Altocumulus castellanus clouds take their name from their resemblance to the turrets of castles and are often a warning of thunderstorms.
Height of base: (7,000 - 18,000 ft).
Shape: A collection of small individual clouds, sometimes with “castle” towers proceeding from the top.
Latin: altum - height; cumulus – heap; castellanus = like a castle
Precipitation: Usually a few large droplets of rain, often evaporating before they reach the ground.
What are Castellanus clouds?
Altocumulus Castellanus clouds take their name from a resemblance to the turrets of castles and are often a warning of thunderstorms.

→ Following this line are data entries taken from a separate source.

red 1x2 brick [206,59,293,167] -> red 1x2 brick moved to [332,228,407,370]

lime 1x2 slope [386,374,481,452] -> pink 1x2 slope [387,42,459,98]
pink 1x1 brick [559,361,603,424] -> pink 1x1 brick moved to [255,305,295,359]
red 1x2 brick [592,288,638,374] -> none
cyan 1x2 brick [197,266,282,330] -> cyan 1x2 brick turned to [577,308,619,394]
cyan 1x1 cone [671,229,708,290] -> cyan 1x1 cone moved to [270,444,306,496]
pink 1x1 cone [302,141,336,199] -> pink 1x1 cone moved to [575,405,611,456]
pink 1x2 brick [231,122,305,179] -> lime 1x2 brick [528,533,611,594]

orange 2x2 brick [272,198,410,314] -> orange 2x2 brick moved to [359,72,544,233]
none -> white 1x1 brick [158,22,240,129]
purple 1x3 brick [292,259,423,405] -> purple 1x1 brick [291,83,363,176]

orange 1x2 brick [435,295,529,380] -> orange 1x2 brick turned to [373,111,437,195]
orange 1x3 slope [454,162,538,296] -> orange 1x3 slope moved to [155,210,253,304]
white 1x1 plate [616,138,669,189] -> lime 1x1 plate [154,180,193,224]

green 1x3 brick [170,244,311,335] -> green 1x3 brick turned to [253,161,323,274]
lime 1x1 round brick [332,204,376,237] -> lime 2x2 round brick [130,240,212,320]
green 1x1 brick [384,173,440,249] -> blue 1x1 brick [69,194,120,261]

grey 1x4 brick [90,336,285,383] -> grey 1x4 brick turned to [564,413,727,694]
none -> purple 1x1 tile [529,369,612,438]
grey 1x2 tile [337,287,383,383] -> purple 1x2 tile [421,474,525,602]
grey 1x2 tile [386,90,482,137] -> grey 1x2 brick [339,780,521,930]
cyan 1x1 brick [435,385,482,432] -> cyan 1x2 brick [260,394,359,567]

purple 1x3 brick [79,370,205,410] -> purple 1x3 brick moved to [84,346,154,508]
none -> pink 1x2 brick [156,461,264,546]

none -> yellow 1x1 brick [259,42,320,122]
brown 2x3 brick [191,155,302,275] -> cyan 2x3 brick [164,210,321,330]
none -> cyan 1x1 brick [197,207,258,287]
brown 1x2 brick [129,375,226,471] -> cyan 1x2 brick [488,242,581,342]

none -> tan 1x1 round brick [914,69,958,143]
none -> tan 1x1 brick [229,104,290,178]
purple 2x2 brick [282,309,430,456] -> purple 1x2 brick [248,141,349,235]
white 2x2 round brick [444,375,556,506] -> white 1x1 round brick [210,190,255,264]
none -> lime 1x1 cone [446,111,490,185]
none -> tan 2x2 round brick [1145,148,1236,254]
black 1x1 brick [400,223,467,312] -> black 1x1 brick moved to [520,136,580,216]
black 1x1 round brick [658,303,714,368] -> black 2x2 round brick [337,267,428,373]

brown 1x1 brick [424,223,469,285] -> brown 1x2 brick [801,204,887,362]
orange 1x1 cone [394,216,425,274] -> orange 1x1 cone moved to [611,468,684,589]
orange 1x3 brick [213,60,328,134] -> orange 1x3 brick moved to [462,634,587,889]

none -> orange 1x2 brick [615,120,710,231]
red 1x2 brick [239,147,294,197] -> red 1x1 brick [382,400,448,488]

How do Castellanus clouds form?
Like other cumulus clouds, Castellanus clouds are caused by unstable air heated from below rising rapidly, causing water droplets to condense. The difference is that, whereas cumulus or cumulonimbus clouds are triggered by instability near the surface and heat from the sea or the ground, Altocumulus Castellanus clouds occur when the instability only starts much higher up. Although the cloud shapes look small to the eye, this is only because we see them from a great distance as they are so high up.
What weather is associated with Castellanus clouds?
Castellanus clouds are associated with lightning, often jumping from cloud to cloud without getting anywhere near the ground. Seeing Castellanus clouds is often a sign that Cumulonimbus clouds are on their way, with their associated heavy showers, strong gusty winds as well as thunder and lightning.
How do we categorise Castellanus clouds?
Castellanus are a subset of Altocumulus clouds.